[Entries drawn from a collection]

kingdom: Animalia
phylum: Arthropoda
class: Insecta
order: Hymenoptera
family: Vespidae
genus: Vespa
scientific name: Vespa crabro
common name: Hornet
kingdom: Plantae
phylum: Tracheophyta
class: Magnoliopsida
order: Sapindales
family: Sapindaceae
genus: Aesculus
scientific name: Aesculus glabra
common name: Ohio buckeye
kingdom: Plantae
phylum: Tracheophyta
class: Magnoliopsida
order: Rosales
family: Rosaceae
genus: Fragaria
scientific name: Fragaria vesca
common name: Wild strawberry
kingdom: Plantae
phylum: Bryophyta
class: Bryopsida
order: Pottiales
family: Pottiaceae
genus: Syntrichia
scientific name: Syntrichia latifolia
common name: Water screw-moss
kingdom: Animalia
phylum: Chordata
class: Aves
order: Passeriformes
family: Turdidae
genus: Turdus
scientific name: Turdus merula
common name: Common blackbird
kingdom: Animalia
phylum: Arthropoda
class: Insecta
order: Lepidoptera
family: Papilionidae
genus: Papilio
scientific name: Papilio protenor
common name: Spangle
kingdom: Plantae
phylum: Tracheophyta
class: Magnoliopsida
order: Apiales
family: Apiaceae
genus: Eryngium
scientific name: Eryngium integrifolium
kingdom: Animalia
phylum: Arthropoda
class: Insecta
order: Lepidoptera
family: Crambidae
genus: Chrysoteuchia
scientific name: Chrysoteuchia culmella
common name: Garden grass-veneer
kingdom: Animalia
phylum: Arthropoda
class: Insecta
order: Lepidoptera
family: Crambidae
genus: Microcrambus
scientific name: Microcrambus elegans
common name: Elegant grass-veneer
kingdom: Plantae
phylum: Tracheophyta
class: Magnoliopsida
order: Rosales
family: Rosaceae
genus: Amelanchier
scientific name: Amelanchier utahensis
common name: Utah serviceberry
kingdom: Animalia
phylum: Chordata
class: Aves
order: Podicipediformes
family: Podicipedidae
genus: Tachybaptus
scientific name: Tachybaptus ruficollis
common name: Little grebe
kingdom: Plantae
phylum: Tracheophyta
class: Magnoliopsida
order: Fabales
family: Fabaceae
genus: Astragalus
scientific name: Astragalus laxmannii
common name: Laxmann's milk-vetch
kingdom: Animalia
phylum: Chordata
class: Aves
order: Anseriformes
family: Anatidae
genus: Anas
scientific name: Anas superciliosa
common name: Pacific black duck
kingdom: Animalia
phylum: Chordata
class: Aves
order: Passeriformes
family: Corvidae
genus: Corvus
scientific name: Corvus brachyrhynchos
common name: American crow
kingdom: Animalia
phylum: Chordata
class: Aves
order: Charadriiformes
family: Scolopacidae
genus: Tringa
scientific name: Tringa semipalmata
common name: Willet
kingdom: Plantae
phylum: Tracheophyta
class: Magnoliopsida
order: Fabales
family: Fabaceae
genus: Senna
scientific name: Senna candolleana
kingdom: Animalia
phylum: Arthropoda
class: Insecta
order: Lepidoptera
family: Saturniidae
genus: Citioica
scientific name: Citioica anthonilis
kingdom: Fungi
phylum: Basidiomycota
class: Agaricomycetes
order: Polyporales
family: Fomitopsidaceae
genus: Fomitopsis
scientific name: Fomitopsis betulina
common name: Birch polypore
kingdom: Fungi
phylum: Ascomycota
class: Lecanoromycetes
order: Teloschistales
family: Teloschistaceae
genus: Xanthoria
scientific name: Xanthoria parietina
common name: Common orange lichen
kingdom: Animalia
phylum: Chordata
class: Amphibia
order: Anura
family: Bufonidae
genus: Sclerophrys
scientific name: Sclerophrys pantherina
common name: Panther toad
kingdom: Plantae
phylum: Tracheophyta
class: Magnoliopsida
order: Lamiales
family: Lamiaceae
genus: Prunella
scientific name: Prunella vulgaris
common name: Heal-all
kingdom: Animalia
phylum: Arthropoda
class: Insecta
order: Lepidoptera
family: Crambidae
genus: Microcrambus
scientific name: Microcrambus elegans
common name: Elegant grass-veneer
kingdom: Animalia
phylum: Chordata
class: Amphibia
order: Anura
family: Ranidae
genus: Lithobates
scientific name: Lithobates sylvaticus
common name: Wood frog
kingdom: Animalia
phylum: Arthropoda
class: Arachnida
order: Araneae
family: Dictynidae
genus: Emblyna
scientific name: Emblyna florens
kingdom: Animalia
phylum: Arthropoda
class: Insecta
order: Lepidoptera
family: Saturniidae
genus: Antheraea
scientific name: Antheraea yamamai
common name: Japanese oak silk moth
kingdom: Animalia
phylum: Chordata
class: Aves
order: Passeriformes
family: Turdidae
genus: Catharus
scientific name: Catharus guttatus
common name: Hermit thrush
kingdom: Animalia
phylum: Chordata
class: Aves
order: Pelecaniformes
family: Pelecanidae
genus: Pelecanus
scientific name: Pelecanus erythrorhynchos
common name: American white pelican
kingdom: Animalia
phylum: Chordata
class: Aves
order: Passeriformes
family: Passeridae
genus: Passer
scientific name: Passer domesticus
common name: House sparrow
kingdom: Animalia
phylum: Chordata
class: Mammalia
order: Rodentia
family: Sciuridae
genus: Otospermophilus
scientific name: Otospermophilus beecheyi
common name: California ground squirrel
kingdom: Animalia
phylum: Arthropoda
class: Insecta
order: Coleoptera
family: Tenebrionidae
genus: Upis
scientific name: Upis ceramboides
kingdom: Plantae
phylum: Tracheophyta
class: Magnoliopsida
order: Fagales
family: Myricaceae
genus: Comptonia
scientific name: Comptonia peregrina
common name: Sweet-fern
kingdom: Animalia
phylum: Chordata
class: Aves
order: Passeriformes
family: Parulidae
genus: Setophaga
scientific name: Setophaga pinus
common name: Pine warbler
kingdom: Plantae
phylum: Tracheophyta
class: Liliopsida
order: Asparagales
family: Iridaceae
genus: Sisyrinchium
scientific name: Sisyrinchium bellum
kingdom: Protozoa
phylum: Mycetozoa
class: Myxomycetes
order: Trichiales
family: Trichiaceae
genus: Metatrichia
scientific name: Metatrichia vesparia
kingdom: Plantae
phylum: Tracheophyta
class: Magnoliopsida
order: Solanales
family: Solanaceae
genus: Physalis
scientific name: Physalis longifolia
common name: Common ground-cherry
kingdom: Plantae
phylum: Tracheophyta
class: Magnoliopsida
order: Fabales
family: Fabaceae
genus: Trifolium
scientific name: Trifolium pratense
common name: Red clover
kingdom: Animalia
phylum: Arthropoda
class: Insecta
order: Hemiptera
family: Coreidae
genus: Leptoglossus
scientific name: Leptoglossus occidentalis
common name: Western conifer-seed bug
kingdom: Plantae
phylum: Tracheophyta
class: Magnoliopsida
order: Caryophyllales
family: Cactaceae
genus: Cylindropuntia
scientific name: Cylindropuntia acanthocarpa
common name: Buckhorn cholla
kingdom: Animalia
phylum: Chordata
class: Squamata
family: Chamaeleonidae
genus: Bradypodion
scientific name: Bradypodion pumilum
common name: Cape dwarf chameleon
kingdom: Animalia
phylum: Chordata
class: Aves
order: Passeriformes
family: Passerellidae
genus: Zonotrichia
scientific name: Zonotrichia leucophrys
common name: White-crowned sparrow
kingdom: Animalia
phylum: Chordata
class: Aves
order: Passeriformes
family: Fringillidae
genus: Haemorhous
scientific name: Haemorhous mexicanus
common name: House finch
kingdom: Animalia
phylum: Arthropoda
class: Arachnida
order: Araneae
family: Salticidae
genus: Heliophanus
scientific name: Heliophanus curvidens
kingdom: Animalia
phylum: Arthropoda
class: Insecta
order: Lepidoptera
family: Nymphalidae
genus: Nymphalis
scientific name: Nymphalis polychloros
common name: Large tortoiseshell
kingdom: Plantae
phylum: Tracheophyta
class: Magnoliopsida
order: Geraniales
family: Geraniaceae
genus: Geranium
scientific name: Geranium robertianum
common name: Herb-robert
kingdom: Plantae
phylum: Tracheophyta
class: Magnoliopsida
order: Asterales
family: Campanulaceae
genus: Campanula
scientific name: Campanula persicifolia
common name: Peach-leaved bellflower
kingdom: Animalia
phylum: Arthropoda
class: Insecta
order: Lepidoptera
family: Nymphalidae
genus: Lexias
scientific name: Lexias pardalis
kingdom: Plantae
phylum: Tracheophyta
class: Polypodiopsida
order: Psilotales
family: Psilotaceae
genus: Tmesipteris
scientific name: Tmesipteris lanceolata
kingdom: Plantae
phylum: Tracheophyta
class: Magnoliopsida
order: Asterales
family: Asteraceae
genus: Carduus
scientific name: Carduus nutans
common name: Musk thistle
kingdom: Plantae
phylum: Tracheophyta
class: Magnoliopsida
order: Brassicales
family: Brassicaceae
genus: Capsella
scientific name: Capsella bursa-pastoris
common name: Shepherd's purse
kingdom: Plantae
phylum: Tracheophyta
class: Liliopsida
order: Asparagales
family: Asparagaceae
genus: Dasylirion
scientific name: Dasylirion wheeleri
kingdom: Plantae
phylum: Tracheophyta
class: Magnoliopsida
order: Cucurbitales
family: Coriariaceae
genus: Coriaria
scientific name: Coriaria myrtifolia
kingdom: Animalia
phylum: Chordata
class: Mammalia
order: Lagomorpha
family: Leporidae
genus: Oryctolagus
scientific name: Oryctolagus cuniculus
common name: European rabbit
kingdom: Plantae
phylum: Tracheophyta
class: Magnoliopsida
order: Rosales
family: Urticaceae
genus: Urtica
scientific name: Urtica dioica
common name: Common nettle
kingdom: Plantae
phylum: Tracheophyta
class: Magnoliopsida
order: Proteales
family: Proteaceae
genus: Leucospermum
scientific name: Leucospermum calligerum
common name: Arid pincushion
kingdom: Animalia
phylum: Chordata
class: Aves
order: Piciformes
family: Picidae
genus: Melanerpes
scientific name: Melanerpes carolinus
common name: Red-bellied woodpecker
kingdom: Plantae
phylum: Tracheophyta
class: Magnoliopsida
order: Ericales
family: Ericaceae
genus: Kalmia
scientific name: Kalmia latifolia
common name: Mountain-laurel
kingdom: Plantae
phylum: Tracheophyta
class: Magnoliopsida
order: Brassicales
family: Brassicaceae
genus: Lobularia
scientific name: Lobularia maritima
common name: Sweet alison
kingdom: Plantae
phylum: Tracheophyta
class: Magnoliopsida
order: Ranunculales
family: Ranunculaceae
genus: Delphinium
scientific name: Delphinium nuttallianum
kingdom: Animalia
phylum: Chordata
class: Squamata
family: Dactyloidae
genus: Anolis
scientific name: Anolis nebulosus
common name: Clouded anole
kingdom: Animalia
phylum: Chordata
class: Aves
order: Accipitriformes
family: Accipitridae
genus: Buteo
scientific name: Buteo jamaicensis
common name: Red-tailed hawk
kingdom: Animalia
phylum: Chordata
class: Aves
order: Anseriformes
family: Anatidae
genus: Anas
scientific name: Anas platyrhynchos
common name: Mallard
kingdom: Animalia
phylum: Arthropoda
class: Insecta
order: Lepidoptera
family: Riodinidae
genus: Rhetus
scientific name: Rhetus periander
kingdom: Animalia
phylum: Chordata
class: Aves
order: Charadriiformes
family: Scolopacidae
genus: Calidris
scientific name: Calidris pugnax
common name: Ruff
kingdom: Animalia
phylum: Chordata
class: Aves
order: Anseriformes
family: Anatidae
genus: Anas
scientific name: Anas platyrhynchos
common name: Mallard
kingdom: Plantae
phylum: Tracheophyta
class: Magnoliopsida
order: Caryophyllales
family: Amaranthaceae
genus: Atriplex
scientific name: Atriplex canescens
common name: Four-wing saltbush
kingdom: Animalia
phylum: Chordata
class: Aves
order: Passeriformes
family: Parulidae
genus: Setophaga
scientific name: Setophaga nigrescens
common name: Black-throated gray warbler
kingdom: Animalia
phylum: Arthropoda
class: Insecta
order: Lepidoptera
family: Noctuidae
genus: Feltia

» EXERCISE DETAILS: Gather every line of the listing above that contains the string "Setophaga".

» ANSWER FOR THE TASK:
genus: Setophaga
scientific name: Setophaga pinus
genus: Setophaga
scientific name: Setophaga nigrescens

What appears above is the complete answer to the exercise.